#### AIM OF THE TASK:
Copy, from the data below, each line that has the word "inserted".

GIVEN INFORMATION Block Start

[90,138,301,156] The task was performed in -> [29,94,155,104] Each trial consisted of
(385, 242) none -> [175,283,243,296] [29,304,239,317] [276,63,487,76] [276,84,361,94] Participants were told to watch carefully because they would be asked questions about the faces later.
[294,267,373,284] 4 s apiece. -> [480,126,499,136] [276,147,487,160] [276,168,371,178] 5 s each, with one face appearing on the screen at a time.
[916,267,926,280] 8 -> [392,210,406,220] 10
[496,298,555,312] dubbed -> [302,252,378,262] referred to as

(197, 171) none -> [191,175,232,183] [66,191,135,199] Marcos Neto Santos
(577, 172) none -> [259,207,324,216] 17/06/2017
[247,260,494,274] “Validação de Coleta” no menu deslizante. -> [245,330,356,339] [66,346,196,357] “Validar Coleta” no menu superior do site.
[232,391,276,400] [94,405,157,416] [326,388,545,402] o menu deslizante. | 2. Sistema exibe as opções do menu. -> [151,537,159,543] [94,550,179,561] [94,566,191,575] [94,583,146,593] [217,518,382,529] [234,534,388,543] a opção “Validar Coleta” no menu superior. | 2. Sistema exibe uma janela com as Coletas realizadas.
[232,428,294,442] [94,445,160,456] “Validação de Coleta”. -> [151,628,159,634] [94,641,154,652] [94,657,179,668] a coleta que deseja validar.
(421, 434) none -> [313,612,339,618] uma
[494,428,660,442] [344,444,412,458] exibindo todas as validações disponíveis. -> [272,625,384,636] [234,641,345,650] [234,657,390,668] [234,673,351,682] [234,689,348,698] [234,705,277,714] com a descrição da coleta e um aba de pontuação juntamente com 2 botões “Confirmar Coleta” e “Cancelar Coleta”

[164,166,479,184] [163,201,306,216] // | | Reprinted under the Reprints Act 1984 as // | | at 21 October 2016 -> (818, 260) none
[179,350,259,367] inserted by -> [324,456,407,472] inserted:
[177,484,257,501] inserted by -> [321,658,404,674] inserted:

GIVEN INFORMATION Block End

#### ANSWER SPACE:
[179,350,259,367] inserted by -> [324,456,407,472] inserted:
[177,484,257,501] inserted by -> [321,658,404,674] inserted:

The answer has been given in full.